Lydwina, thankfully, always had the love, belief, and support of her family. Instead of creating a stench, her sickroom smelled of perfume. She dreamt she would see a rose bush before she died — and she did — and so she is often pictured with same rose bush. She was buried nearby and her house became a chapel for the Grey Sisters, but this was sadly destroyed by Calvinists.

Lydwina’s relics were moved for safekeeping to Brussels but later returned to Schiedam, Holland in 1871. Not too long after, in 1890, Pope Leo XIII officially put the stamp on her already unofficial beatification.

One writer pointed out that her name, “Lydwina,” is a corruption of the Dutch “Lijd-wijt,” meaning, “suffering widely.” Let us conclude by mentioning her great devotion to the Holy Souls in Purgatory, due in part to a vision shown to her by her guardian angel.

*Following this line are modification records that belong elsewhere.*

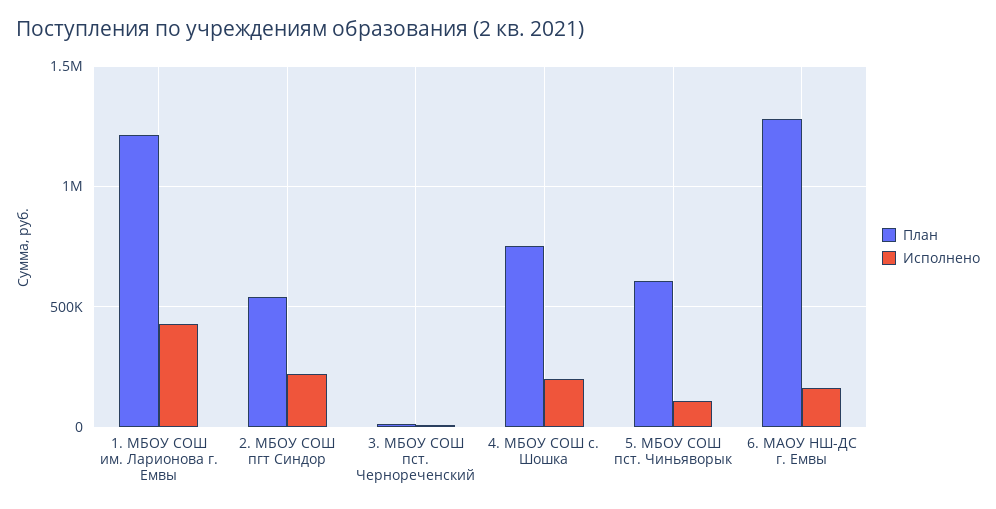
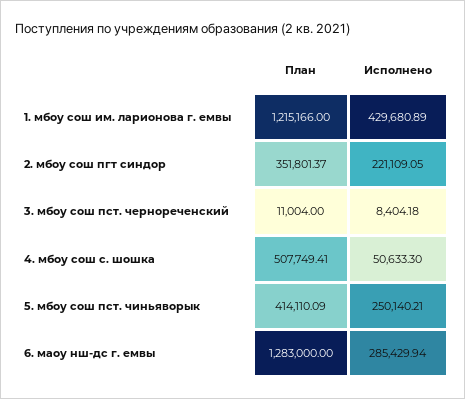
  {
    "План": {
      "1. МБОУ СОШ им. Ларионова г. Емвы": 1215166,
-     "2. МБОУ СОШ пгт Синдор": 550000,
+     "2. МБОУ СОШ пгт Синдор": 351801.37,
      "3. МБОУ СОШ пст. Чернореченский": 11004,
-     "4. МБОУ СОШ с. Шошка": 750000,
+     "4. МБОУ СОШ с. Шошка": 507749.41,
-     "5. МБОУ СОШ пст. Чиньяворык": 600000,
+     "5. МБОУ СОШ пст. Чиньяворык": 414110.09,
      "6. МАОУ НШ-ДС г. Емвы": 1283000
    },
    "Исполнено": {
      "1. МБОУ СОШ им. Ларионова г. Емвы": 429680.89,
      "2. МБОУ СОШ пгт Синдор": 221109.05,
      "3. МБОУ СОШ пст. Чернореченский": 8404.18,
-     "4. МБОУ СОШ с. Шошка": 200000,
+     "4. МБОУ СОШ с. Шошка": 50633.3,
-     "5. МБОУ СОШ пст. Чиньяворык": 100000,
+     "5. МБОУ СОШ пст. Чиньяворык": 250140.21,
-     "6. МАОУ НШ-ДС г. Емвы": 150000
+     "6. МАОУ НШ-ДС г. Емвы": 285429.94
    }
  }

Her sufferings helped convert a sinner she knew, who had made a good Confession but then died soon afterwards. There was not much time for remission of punishment due to sin. She asked her angel, though, what had become of him and was told he remained in the outermost part of Purgatory. This was shown to be like a prison, a loud and terrifying place, along the edge of a wall that bordered Hell. Her angel asked at each step in her vision if she wished to see more, so frightened was she, but Lydwina told her angel yes. As they approached, she looked down:

“Our virgin saw appear at the mouth of the pit a spirit all on fire, resembling incandescent metal, which said to her in a voice scarcely audible, ‘O Lydwina, servant of God, who will give me to contemplate the face of the Most High?’ The sight of this soul, a prey to the most terrible torment of fire, gave our saint such a shock that the cincture which she wore around her body was rent in twain; and, no longer able to endure the sight, she awoke suddenly from her ecstasy. The persons present, perceiving her fear, asked her its cause. ‘Alas!’ she replied, ‘how frightful are the prisons of Purgatory!’” — Fr. François Xavier Schouppe, SJ.

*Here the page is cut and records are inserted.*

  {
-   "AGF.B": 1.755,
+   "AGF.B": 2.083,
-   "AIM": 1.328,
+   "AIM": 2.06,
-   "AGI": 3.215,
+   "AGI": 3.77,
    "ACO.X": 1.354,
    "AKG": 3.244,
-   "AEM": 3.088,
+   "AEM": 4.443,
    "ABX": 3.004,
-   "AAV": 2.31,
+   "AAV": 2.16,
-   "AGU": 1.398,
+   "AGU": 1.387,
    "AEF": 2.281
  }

A few days later, Lydwina was shown that this soul was released from the well of fire and in normal Purgatory. However, she did not cease praying till she saw the gates of Heaven opened to him. Let us therefore follow the example of Blessed Lydwina of Schiedam and offer up our sufferings now — for ourselves, others, and the Poor Souls, so that we, too, may all achieve Heaven the sooner, through her intercession.